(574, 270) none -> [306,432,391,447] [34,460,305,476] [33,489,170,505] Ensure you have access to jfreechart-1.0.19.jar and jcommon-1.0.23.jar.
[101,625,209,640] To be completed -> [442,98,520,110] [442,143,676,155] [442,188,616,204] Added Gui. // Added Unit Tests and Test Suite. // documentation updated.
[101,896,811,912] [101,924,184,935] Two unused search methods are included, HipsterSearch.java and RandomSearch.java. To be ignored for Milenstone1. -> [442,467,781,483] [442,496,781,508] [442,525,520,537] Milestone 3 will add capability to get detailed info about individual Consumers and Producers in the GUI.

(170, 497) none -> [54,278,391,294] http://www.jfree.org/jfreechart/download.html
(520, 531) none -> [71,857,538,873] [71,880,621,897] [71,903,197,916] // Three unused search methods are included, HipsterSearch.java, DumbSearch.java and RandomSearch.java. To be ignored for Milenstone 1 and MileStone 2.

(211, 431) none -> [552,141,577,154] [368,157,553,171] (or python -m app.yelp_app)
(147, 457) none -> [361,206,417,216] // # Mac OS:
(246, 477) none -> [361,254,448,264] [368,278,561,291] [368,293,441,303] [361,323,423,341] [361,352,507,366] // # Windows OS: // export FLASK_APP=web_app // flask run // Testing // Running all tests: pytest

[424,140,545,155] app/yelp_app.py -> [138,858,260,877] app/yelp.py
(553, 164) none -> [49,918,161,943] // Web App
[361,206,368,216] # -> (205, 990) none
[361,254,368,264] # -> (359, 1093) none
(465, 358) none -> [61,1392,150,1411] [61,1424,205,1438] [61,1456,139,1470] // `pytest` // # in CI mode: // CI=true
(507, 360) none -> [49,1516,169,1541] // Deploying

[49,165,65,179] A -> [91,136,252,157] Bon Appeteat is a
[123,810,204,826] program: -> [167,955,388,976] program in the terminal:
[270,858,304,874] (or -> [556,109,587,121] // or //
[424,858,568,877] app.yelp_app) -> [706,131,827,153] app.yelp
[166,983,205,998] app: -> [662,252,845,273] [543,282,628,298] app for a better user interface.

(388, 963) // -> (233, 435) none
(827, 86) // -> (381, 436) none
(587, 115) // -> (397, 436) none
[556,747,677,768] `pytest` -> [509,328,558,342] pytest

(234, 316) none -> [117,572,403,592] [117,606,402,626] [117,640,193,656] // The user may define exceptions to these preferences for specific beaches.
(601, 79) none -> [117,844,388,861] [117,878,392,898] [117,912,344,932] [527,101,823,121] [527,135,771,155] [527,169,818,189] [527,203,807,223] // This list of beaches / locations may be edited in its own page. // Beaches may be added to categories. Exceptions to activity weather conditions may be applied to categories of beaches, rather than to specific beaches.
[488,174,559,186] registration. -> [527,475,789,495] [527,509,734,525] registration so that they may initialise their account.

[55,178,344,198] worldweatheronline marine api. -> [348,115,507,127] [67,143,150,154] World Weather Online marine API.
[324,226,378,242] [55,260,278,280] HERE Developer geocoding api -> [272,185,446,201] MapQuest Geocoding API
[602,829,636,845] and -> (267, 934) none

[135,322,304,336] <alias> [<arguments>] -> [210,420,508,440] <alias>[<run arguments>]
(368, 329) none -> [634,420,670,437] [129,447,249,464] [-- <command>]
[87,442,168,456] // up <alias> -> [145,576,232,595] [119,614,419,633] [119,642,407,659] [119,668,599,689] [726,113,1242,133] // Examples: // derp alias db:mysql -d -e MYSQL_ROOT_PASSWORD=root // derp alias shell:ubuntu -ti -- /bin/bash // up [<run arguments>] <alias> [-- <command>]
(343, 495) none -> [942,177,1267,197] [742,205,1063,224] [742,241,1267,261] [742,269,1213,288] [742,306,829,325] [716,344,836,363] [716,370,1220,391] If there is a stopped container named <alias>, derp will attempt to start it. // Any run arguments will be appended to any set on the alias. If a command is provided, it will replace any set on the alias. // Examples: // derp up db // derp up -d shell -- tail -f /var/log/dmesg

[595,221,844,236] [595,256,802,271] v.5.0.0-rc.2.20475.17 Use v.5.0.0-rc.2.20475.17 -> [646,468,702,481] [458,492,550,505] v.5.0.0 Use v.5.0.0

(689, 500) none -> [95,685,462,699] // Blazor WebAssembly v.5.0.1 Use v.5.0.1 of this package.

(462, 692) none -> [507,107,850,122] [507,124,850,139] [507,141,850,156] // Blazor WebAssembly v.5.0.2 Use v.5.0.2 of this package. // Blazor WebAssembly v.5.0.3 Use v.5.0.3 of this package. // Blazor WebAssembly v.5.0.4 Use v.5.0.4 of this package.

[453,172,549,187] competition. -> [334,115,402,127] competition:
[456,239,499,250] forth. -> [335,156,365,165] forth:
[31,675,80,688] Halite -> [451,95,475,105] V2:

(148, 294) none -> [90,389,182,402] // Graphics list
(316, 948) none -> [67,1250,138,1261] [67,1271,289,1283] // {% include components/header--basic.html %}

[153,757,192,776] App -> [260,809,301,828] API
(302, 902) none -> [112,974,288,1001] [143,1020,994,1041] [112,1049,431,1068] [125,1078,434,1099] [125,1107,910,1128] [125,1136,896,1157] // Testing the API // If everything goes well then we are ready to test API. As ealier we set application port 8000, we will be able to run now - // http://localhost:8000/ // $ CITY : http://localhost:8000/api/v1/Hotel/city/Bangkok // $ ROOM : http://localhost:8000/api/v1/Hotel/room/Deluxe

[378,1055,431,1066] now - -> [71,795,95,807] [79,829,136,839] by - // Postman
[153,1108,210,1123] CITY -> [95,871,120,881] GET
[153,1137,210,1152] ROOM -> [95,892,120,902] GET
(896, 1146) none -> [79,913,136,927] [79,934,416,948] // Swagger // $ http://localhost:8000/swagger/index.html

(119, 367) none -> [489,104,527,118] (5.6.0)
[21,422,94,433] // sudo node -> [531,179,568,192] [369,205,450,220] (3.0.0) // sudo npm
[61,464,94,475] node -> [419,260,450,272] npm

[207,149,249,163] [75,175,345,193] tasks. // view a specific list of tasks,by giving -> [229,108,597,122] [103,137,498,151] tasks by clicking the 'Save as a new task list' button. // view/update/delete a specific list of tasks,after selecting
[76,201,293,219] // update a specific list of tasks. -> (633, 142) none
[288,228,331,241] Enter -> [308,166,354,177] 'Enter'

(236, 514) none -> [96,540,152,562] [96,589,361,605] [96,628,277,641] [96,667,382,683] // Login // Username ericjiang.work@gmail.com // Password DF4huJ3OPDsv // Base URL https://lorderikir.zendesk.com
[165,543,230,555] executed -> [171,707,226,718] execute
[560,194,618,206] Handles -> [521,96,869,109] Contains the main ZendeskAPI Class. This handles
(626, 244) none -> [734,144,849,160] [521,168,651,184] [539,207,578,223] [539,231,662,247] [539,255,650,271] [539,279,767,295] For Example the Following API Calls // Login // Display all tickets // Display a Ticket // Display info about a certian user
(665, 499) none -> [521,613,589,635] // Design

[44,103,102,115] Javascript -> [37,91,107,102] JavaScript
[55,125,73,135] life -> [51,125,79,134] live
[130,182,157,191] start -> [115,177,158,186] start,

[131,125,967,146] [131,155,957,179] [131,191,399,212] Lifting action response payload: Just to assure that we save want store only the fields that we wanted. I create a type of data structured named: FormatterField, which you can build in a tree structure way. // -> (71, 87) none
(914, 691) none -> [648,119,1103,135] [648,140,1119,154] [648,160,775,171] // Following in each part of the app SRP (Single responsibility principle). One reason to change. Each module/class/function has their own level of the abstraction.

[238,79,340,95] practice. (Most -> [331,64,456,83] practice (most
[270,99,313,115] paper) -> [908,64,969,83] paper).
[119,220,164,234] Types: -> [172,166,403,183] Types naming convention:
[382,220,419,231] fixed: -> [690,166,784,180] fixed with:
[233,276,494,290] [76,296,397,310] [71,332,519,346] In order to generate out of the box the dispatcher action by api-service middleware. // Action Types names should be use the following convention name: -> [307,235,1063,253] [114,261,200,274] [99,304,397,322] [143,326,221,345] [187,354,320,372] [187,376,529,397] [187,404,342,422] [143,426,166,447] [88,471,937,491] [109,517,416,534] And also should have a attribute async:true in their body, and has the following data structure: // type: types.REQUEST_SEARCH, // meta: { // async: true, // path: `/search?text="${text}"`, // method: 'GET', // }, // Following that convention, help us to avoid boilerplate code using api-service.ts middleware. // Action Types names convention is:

◆ ◆ ◆ ◆

* _AIM OF THE EXERCISE_: Your task for the entries above: copy exactly the span starting with the line with "[166,983,205,998] app: ->" and going on through the line with "[87,442,168,456] // up", both lines included, and nothing else.

* _ANSWER TO THE PROBLEM_:
[166,983,205,998] app: -> [662,252,845,273] [543,282,628,298] app for a better user interface.

(388, 963) // -> (233, 435) none
(827, 86) // -> (381, 436) none
(587, 115) // -> (397, 436) none
[556,747,677,768] `pytest` -> [509,328,558,342] pytest

(234, 316) none -> [117,572,403,592] [117,606,402,626] [117,640,193,656] // The user may define exceptions to these preferences for specific beaches.
(601, 79) none -> [117,844,388,861] [117,878,392,898] [117,912,344,932] [527,101,823,121] [527,135,771,155] [527,169,818,189] [527,203,807,223] // This list of beaches / locations may be edited in its own page. // Beaches may be added to categories. Exceptions to activity weather conditions may be applied to categories of beaches, rather than to specific beaches.
[488,174,559,186] registration. -> [527,475,789,495] [527,509,734,525] registration so that they may initialise their account.

[55,178,344,198] worldweatheronline marine api. -> [348,115,507,127] [67,143,150,154] World Weather Online marine API.
[324,226,378,242] [55,260,278,280] HERE Developer geocoding api -> [272,185,446,201] MapQuest Geocoding API
[602,829,636,845] and -> (267, 934) none

[135,322,304,336] <alias> [<arguments>] -> [210,420,508,440] <alias>[<run arguments>]
(368, 329) none -> [634,420,670,437] [129,447,249,464] [-- <command>]
[87,442,168,456] // up <alias> -> [145,576,232,595] [119,614,419,633] [119,642,407,659] [119,668,599,689] [726,113,1242,133] // Examples: // derp alias db:mysql -d -e MYSQL_ROOT_PASSWORD=root // derp alias shell:ubuntu -ti -- /bin/bash // up [<run arguments>] <alias> [-- <command>]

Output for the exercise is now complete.